Tuesday Exercise 3.1: Troubleshooting a DAG¶
The goal of this exercise is to troubleshoot some common problems that you may encounter when submitting a DAG using HTCondor. This exercise will likely take you longer than the allotted time; don't fret, there is an answer key provided, so you should work at your own pace.
Part 1: Acquiring the materials¶
The materials for this exercise are located on our web server.
- Log into
learn.chtc.wisc.edu
-
Use
wget
to retrieve the materials from the web server:user@learn $ wget http://proxy.chtc.wisc.edu/SQUID/osgschool18/tues_31.tar.gz
-
Extract the tarball using the commands you learned earlier today
- Change into the directory extracted from the tarball and explore its contents
anagram.dag
is the main DAG that you will be submitting and although it may look like a simple, linear DAG, it's
actually more like the DAG from Monday's exercise 4.2 because of the
SUBDAG
within it!
There is only one .dag
file in the extracted folder, so where does the SUBDAG
come from?
Part 2: Finding anagramic squares¶
The contents of the tarball that you've extracted contain a DAG that is designed to solve Project Euler problem 98:
By replacing each of the letters in the word CARE with 1, 2, 9, and 6 respectively, we form a square number: 1296 = 36^2. What is remarkable is that, by using the same digital substitutions, the anagram, RACE, also forms a square number: 9216 = 96^2. We shall call CARE (and RACE) a square anagram word pair and specify further that leading zeroes are not permitted, neither may a different letter have the same digital value as another letter.
Using p098_words.txt, a 16K text file containing nearly two-thousand common English words, find all the square anagram word pairs (a palindromic word is NOT considered to be an anagram of itself).
What is the largest square number formed by any member of such a pair?
NOTE: All anagrams formed must be contained in the given text file.

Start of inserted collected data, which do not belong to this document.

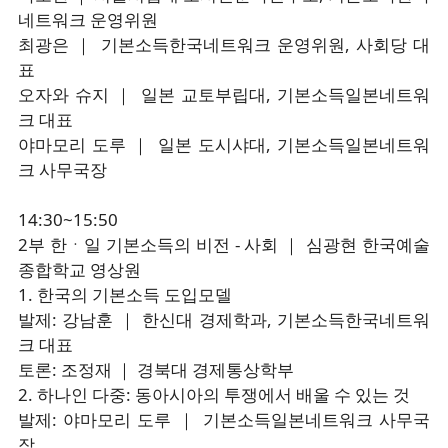
네트워크 운영위원
최광은 ｜ 기본소득한국네트워크 운영위원, 사회당 대
표
오자와 슈지 ｜ 일본 교토부립대, 기본소득일본네트워
크 대표
야마모리 도루 ｜ 일본 도시샤대, 기본소득일본네트워
크 사무국장
14:30~15:50
2부 한ㆍ일 기본소득의 비전 - 사회 ｜ 심광현 한국예술
종합학교 영상원
1. 한국의 기본소득 도입모델
발제: 강남훈 ｜ 한신대 경제학과, 기본소득한국네트워
크 대표
토론: 조정재 ｜ 경북대 경제통상학부
2. 하나인 다중: 동아시아의 투쟁에서 배울 수 있는 것
발제: 야마모리 도루 ｜ 기본소득일본네트워크 사무국
장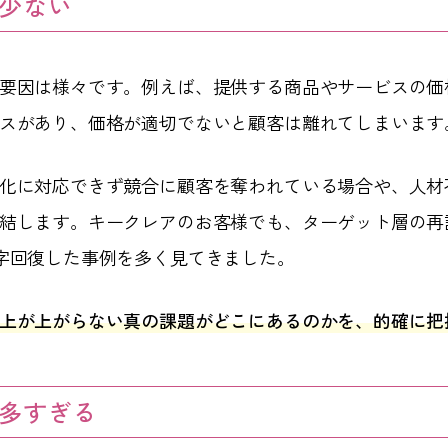
少ない
要因は様々です。例えば、提供する商品やサービスの価
スがあり、価格が適切でないと顧客は離れてしまいます
化に対応できず競合に顧客を奪われている場合や、人材
結します。キークレアのお客様でも、ターゲット層の再
字回復した事例を多く見てきました。
上が上がらない真の課題がどこにあるのかを、的確に把
多すぎる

Unfortunately, there are many issues with the DAG and its submit files that you will have to work through before you can you can obtain the solution to the problem (the code itself should be bug-free)! Submit the DAG:
user@learn $ condor_submit_dag anagrams.dag
Then use your newfound HTCondor troubleshooting knowledge to find the answer to the Euler problem that ends up in
result.out
when you've successfully completed this exercise.
Answer key¶
There is also a working solution on our web server that can be retrieved with
user@learn $ wget http://proxy.chtc.wisc.edu/SQUID/osgschool17/tues_31_answer.tar.gz
It contains comments labeled SOLUTION
that you can consult in case you get stuck.
Like any answer key, it's mainly useful as a verification tool, so try to only use it as a last resort or for detailed
explanations to improve your understanding.